> [Exercise details] Reproduce word for word the lines of the material from its beginning through the line containing "Coleccionables de Bertholdt Hoover", including that line.

Collected data
┄┄┄┄┄┄

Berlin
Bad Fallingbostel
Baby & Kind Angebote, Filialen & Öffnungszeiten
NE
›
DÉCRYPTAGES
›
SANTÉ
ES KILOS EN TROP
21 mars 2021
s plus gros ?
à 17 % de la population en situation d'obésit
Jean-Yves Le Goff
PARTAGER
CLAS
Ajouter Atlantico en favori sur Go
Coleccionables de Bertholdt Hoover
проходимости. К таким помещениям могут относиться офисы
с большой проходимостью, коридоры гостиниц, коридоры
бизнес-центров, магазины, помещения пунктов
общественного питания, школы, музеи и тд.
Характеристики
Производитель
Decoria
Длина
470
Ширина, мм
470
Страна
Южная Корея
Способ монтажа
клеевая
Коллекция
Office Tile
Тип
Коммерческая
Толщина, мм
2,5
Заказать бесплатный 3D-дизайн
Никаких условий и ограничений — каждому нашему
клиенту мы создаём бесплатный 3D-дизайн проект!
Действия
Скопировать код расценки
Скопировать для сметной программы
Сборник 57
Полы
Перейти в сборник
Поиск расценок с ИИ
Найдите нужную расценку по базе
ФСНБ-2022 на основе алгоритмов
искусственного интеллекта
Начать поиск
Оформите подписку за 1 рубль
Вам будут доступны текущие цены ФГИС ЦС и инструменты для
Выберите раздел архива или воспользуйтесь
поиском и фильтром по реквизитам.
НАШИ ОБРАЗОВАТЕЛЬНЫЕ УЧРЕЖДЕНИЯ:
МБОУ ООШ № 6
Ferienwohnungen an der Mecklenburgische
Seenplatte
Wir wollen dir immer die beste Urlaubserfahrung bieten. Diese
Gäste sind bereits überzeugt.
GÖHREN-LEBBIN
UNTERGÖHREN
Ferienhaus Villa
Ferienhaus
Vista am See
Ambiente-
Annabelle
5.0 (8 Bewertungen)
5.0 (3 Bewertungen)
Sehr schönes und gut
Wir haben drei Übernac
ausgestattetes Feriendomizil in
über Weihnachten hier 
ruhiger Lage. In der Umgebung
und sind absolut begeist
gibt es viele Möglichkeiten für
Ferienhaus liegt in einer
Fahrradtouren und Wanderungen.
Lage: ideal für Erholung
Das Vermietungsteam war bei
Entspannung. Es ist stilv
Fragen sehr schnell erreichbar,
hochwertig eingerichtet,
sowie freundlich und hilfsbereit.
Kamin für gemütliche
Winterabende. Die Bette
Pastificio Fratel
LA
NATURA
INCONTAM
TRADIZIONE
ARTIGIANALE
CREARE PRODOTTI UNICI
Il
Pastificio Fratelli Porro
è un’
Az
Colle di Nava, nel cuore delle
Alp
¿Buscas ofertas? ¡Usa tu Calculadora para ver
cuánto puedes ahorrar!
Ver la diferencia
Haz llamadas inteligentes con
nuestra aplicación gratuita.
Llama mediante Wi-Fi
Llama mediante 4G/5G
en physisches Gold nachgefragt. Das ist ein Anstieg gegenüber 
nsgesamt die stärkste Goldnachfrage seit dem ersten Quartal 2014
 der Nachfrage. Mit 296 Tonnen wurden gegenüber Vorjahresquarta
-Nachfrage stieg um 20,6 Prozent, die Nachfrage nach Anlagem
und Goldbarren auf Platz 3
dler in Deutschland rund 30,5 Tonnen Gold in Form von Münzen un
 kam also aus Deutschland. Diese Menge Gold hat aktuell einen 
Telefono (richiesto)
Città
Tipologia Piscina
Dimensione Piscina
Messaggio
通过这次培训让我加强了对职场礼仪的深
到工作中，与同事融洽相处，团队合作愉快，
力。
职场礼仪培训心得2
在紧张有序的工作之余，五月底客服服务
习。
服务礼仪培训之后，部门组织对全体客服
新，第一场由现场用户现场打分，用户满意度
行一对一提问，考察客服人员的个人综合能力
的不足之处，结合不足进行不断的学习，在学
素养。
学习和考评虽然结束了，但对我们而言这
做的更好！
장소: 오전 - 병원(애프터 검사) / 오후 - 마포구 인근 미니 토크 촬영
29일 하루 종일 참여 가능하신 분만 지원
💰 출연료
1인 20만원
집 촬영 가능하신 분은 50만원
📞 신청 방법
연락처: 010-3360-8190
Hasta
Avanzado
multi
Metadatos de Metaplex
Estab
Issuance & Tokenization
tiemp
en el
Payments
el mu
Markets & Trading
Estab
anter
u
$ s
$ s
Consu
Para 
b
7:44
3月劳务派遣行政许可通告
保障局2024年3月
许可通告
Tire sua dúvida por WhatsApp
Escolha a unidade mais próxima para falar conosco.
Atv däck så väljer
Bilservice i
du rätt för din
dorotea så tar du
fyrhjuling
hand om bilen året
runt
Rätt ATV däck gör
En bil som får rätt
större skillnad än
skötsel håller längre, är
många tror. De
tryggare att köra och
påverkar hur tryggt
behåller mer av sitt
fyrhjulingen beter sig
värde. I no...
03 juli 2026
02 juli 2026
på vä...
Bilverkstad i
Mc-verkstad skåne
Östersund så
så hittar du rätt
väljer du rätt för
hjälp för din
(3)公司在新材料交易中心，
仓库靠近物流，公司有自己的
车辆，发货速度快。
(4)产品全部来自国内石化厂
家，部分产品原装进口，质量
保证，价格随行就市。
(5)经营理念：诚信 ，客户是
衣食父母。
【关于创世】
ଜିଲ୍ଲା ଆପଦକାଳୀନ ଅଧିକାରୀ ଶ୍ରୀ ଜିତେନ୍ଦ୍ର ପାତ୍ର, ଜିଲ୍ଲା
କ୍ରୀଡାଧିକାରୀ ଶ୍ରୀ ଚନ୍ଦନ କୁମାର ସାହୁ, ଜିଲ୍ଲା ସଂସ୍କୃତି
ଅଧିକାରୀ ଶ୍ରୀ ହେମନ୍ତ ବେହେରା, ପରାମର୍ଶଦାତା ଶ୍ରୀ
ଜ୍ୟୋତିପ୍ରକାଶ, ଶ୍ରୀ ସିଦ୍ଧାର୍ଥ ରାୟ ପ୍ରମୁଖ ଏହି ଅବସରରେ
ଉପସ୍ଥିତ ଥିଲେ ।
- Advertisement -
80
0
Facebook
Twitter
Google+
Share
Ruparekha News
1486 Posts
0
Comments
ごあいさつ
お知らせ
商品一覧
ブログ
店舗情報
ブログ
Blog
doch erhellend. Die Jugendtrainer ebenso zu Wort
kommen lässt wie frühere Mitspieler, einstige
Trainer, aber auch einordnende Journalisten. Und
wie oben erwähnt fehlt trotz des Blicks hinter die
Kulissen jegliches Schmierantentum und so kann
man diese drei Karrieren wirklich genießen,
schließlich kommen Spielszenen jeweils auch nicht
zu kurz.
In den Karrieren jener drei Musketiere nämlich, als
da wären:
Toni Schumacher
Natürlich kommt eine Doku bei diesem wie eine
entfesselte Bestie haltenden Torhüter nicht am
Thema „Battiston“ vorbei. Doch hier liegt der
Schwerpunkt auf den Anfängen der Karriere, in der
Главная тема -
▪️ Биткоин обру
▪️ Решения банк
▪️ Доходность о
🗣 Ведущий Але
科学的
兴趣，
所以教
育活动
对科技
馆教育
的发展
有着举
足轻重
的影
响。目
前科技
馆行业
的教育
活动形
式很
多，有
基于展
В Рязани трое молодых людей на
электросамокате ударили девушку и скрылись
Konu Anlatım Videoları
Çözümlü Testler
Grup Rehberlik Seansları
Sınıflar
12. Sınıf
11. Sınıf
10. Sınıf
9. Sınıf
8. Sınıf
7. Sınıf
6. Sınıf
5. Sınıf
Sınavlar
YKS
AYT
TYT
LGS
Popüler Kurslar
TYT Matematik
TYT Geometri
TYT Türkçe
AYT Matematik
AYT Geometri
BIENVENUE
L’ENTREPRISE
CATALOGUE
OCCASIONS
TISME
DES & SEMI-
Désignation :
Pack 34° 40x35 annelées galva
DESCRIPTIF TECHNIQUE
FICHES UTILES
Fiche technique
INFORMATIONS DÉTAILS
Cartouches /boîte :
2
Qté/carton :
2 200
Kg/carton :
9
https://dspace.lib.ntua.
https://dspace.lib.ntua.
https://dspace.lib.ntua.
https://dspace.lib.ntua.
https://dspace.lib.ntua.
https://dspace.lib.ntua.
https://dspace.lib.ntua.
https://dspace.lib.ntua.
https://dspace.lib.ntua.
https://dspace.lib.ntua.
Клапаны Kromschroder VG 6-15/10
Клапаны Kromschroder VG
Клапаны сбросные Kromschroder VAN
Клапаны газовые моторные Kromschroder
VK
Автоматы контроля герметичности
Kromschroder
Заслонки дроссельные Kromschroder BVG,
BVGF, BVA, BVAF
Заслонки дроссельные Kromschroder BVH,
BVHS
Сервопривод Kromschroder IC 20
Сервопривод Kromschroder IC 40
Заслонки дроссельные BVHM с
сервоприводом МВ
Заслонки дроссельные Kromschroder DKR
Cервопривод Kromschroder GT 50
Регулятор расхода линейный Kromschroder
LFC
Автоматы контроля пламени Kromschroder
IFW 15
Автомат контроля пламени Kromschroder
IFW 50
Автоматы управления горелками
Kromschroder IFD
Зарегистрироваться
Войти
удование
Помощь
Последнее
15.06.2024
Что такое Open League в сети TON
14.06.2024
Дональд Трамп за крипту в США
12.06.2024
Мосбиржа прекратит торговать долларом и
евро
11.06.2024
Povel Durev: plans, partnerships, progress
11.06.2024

┄┄┄┄┄┄

> [Response box]
Berlin
Bad Fallingbostel
Baby & Kind Angebote, Filialen & Öffnungszeiten
NE
›
DÉCRYPTAGES
›
SANTÉ
ES KILOS EN TROP
21 mars 2021
s plus gros ?
à 17 % de la population en situation d'obésit
Jean-Yves Le Goff
PARTAGER
CLAS
Ajouter Atlantico en favori sur Go
Coleccionables de Bertholdt Hoover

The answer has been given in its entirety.